Abstract: Color centers defects in solids, and particularly the nitrogen-vacancy (NV) center in diamond, are crucial physical platforms for quantum technology applications. Therefore, a precise and rigorous numerical modeling of the NV system is indispensable for the continued advancement of the field. Within this context, this work develops a Python software for simulating the NV spin dynamics in pulsed sequences under general experimental conditions, i.e. a digital twin. The library accounts for electromagnetic pulses and other environmental inputs, which are used to solve the system's time-evolution dynamics, resulting in a physical output in the form of a quantum mechanical observable given by the fluorescence.

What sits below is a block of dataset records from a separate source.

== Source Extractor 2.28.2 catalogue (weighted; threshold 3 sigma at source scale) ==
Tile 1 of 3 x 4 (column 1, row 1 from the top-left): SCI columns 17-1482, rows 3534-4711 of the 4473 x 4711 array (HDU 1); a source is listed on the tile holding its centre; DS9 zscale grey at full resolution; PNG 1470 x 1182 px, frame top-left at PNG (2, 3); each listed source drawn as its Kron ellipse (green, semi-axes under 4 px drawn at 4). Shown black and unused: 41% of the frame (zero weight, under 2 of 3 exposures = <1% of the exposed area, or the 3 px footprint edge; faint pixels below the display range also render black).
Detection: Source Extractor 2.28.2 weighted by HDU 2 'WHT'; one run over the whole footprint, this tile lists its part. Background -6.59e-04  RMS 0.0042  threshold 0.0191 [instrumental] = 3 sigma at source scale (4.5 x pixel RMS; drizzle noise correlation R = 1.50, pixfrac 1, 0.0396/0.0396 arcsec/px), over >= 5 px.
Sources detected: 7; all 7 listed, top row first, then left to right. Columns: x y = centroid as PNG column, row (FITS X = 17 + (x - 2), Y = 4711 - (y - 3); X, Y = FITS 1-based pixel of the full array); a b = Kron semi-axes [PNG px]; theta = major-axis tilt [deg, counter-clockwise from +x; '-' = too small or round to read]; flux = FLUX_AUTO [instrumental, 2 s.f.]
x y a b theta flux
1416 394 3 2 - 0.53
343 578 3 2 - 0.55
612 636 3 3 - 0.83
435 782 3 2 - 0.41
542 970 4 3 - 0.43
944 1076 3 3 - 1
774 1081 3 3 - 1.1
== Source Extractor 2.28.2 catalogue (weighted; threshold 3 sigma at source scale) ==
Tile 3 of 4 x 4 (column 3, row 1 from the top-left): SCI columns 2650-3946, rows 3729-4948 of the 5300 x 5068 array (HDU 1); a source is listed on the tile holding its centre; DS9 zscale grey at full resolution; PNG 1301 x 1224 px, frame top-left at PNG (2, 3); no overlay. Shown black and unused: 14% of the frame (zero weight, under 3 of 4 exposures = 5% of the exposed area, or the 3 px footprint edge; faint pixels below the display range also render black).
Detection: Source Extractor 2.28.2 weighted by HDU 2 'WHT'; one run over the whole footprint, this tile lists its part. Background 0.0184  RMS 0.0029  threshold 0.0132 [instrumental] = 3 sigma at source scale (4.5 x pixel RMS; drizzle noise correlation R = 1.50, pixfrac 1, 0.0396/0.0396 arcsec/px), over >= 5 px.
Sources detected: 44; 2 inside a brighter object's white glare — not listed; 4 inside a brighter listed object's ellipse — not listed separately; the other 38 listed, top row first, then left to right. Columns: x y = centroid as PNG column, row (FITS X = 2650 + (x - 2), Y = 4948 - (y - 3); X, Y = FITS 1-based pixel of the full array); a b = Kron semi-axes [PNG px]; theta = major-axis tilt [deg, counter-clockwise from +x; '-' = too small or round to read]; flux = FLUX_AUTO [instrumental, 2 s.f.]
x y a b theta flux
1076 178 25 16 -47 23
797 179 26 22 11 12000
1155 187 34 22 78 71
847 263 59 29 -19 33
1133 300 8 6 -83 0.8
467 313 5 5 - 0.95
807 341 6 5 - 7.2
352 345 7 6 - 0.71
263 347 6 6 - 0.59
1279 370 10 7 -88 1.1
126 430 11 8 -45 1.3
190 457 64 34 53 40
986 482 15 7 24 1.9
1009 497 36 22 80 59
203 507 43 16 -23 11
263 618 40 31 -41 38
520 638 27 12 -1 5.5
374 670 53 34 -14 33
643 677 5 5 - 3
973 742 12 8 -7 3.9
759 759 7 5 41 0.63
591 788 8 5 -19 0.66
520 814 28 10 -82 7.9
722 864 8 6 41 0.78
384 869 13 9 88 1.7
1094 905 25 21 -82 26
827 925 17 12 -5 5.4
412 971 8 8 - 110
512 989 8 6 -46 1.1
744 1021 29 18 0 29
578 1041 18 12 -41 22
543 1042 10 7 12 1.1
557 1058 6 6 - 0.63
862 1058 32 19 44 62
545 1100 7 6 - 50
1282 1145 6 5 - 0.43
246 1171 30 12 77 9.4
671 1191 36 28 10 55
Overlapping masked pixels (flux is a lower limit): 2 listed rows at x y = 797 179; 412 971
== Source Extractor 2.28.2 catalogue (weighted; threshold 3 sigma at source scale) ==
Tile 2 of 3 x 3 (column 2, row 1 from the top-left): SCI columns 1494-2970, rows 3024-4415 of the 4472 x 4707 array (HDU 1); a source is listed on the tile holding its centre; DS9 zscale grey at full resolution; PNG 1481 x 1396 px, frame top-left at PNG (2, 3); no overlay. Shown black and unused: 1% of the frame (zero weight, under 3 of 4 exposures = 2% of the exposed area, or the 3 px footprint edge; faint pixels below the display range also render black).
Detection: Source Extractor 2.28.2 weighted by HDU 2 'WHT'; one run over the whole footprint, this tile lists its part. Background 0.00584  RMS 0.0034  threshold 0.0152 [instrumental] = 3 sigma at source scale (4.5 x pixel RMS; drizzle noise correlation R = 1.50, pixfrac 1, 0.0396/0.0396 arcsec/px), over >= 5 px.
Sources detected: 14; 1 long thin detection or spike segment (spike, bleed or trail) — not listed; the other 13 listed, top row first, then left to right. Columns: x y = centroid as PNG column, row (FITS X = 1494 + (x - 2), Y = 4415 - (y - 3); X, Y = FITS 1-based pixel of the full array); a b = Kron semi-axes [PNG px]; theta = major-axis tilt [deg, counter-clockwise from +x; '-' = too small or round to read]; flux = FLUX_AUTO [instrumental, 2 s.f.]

The simulations framework is based on a non-perturbative time-dependent Hamiltonian model, solved in the laboratory frame. Whereby eliminating oversimplifications such as the assumption of instantaneous $\delta$-pulses and rotating wave approximations, our simulations reveal subtle dynamics from the realistic pulse constraints that impact quantum systems. Three use-case examples illustrate the use of the software and validate it by comparing the simulation results with well-established experimental works, relevant to the fields of quantum computing (two-qubit conditional logic gates), sensing (noise resilient dynamical decoupling sequences between NV and couples spins) and networks (teleportation of a quantum state between entangled NVs). Overall, this digital twin delivers a robust and detailed numerical modeling of the NV spin dynamics, with simple and accessible usability, for an extensive application range.